• WORK REQUEST 1: Reproduce the part of the pizza sauce canning text below, starting at "As I loaded" and ending at "great pizza sauce.".

++++ PROVIDED PASSAGE

Preserve fresh tomatoes while they are in season by canning pizza sauce with this Roma tomato sauce recipe. Roasting the tomatoes, onions, and garlic results in a full flavored sauce that will elevate homemade pizza night.
I snagged a great deal at the farmer’s market. It was the end of the day, and I was on my way out when I spotted discounted Roma tomatoes in one of the booths.
They were very ripe. Very, very, ripe. I had to make a quick decision. If I purchased these tomatoes, will I be able to preserve them quickly before they spoiled?
I bought them. In fact, I grabbed them all. Before I knew it, I was hauling about 20 pounds of ripe Roma tomatoes to the car.
As I loaded the crates into the trunk, I could smell the strong, sweet, earthy tomato scent. I decided these tomatoes were destined for a great pizza sauce.
Pizza is something we eat at least once a week. Having a supply of homemade tomato sauce on hand will make pizza night extra special. Canning pizza sauce into jelly jars, or half-pint canning jars will be the perfect size.
When I got home, I washed the tomatoes and spread them on towels to air dry while I figured out what I was going to do with them.
I grabbed my go-to canning book, the Ball Blue Book Guide to Preserving and reviewed the tomato sauce recipes. I selected the “Basil-Garlic Tomato Sauce” recipe, but decided to roast the tomatoes, garlic, and onions for extra depth of flavor. I popped the vegetables in the oven to roast while I gathered my canning equipment and my largest saucepan.
Steps to Canning Pizza Sauce
When canning, it is important to use a recipe that has been scientifically tested. This homemade pizza sauce recipe is the “Basil-Garlic Tomato Sauce” from the Ball Blue Book Guide to Preserving.

++++++++
++++ DATA FOR ANALYSIS

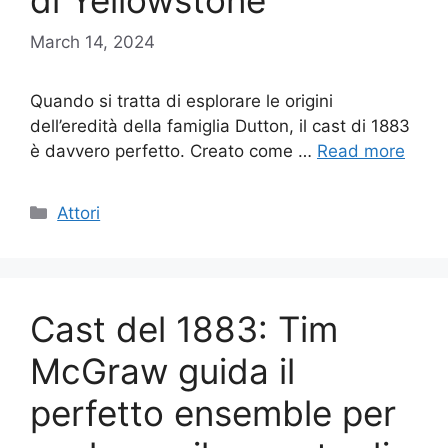
di Yellowstone
March 14, 2024
Quando si tratta di esplorare le origini
dell’eredità della famiglia Dutton, il cast di 1883
è davvero perfetto. Creato come …
Read more
Categories
Attori
Cast del 1883: Tim
McGraw guida il
perfetto ensemble per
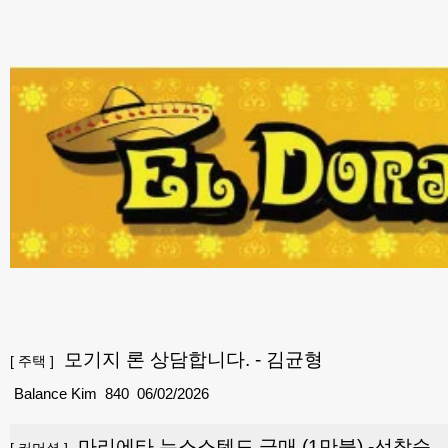
모기지 론 상담합니다. - 김균형
[
주택
]
Balance Kim
840
06/02/2026
마리에타 뉴스스텐드 급매 (1만불) -선착순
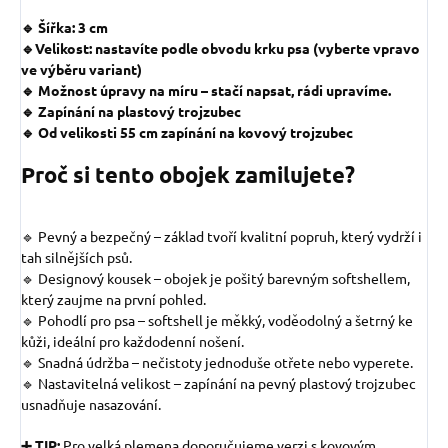
🔹 Šířka: 3 cm
🔹Velikost: nastavíte podle obvodu krku psa (vyberte vpravo
ve výběru variant)
🔹 Možnost úpravy na míru – stačí napsat, rádi upravíme.
🔹 Zapínání na plastový trojzubec
🔹 Od velikosti 55 cm zapínání na kovový trojzubec
Proč si tento obojek zamilujete?
🔹 Pevný a bezpečný – základ tvoří kvalitní popruh, který vydrží i
tah silnějších psů.
🔹 Designový kousek – obojek je pošitý barevným softshellem,
který zaujme na první pohled.
🔹 Pohodlí pro psa – softshell je měkký, voděodolný a šetrný ke
kůži, ideální pro každodenní nošení.
🔹 Snadná údržba – nečistoty jednoduše otřete nebo vyperete.
🔹 Nastavitelná velikost – zapínání na pevný plastový trojzubec
usnadňuje nasazování.
➕ TIP:
Pro velká plemena doporučujeme verzi s kovovým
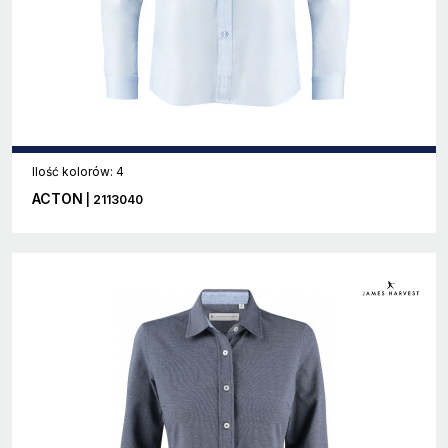
Ilość kolorów: 4
ACTON
| 2113040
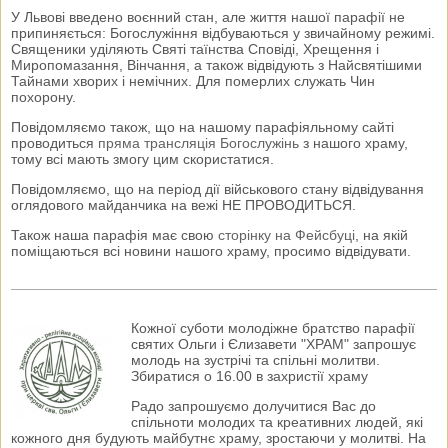
У Львові введено воєнний стан, але життя нашої парафії не
припиняється: Богослужіння відбуваються у звичайному режимі.
Священики уділяють Святі таїнства Сповіді, Хрещення і
Миропомазання, Вінчання, а також відвідують з Найсвятішими
Тайнами хворих і немічних. Для померлих служать Чин
похорону.
Повідомляємо також, що на нашому парафіяльному сайті
проводиться
пряма трансляція Богослужінь
з нашого храму,
тому всі мають змогу цим скористатися.
Повідомляємо, що на період дії військового стану відвідування
оглядового майданчика на вежі НЕ ПРОВОДИТЬСЯ.
Також наша парафія має свою
сторінку на Фейсбуці
, на якій
поміщаються всі новини нашого храму, просимо відвідувати.
Кожної суботи молодіжне братство парафії
святих Ольги і Єлизавети "ХРАМ" запрошує
молодь на зустрічі та спільні молитви.
Збиратися о 16.00 в захристії храму
Радо запрошуємо долучитися Вас до
спільноти молодих та креативних людей, які
кожного дня будують майбутнє храму, зростаючи у молитві. На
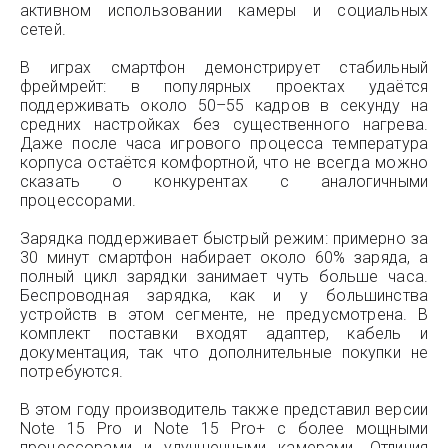
активном использовании камеры и социальных
сетей.
В играх смартфон демонстрирует стабильный
фреймрейт: в популярных проектах удаётся
поддерживать около 50–55 кадров в секунду на
средних настройках без существенного нагрева.
Даже после часа игрового процесса температура
корпуса остаётся комфортной, что не всегда можно
сказать о конкурентах с аналогичными
процессорами.
Зарядка поддерживает быстрый режим: примерно за
30 минут смартфон набирает около 60% заряда, а
полный цикл зарядки занимает чуть больше часа.
Беспроводная зарядка, как и у большинства
устройств в этом сегменте, не предусмотрена. В
комплект поставки входят адаптер, кабель и
документация, так что дополнительные покупки не
потребуются.
В этом году производитель также представил версии
Note 15 Pro и Note 15 Pro+ с более мощными
процессорами и улучшенными камерами. Отличия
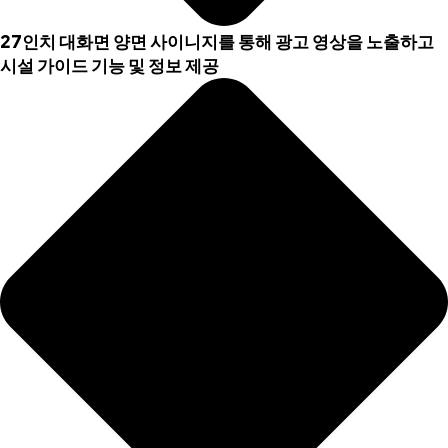
27인치 대화면 양면 사이니지를 통해 광고 영상을 노출하고
시설 가이드 기능 및 정보 제공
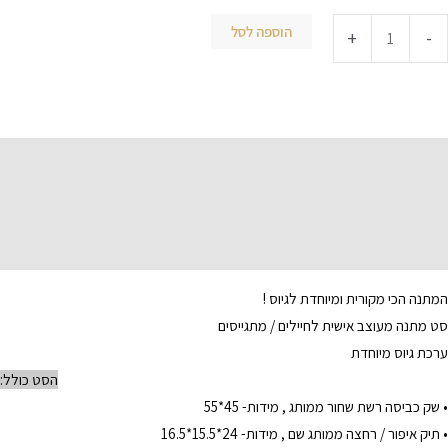
הוספה לסל
+
-
תיאור
מידע נוסף
המתנה הכי מקורית ומיוחדת לגיוס !
סט מתנה מעוצב אישית לחיילים / מתגייסים
ערכת גיוס מיוחדת
הסט כולל:
• שק כביסה רשת שחור ממותג , מידות- 45*55
• תיק איפור / רחצה ממותג שם , מידות- 24*15.5*16.5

++++++++

• WORK REQUEST 2: Render the listing above as a Markdown table with the columns Row and Line, starting at the first line of the listing and ending at the line containing "마리에타 뉴스스텐드 급매 (1만불) -선착순". Number each line, skip blank lines, and leave out the pictures.

• ANSWER BOX 1:
As I loaded the crates into the trunk, I could smell the strong, sweet, earthy tomato scent. I decided these tomatoes were destined for a great pizza sauce.

• ANSWER BOX 2:
| Row | Line |
|---|---|
| 1 | di Yellowstone |
| 2 | March 14, 2024 |
| 3 | Quando si tratta di esplorare le origini |
| 4 | dell’eredità della famiglia Dutton, il cast di 1883 |
| 5 | è davvero perfetto. Creato come … |
| 6 | Read more |
| 7 | Categories |
| 8 | Attori |
| 9 | Cast del 1883: Tim |
| 10 | McGraw guida il |
| 11 | perfetto ensemble per |
| 12 | 모기지 론 상담합니다. - 김균형 |
| 13 | [ |
| 14 | 주택 |
| 15 | ] |
| 16 | Balance Kim |
| 17 | 840 |
| 18 | 06/02/2026 |
| 19 | 마리에타 뉴스스텐드 급매 (1만불) -선착순 |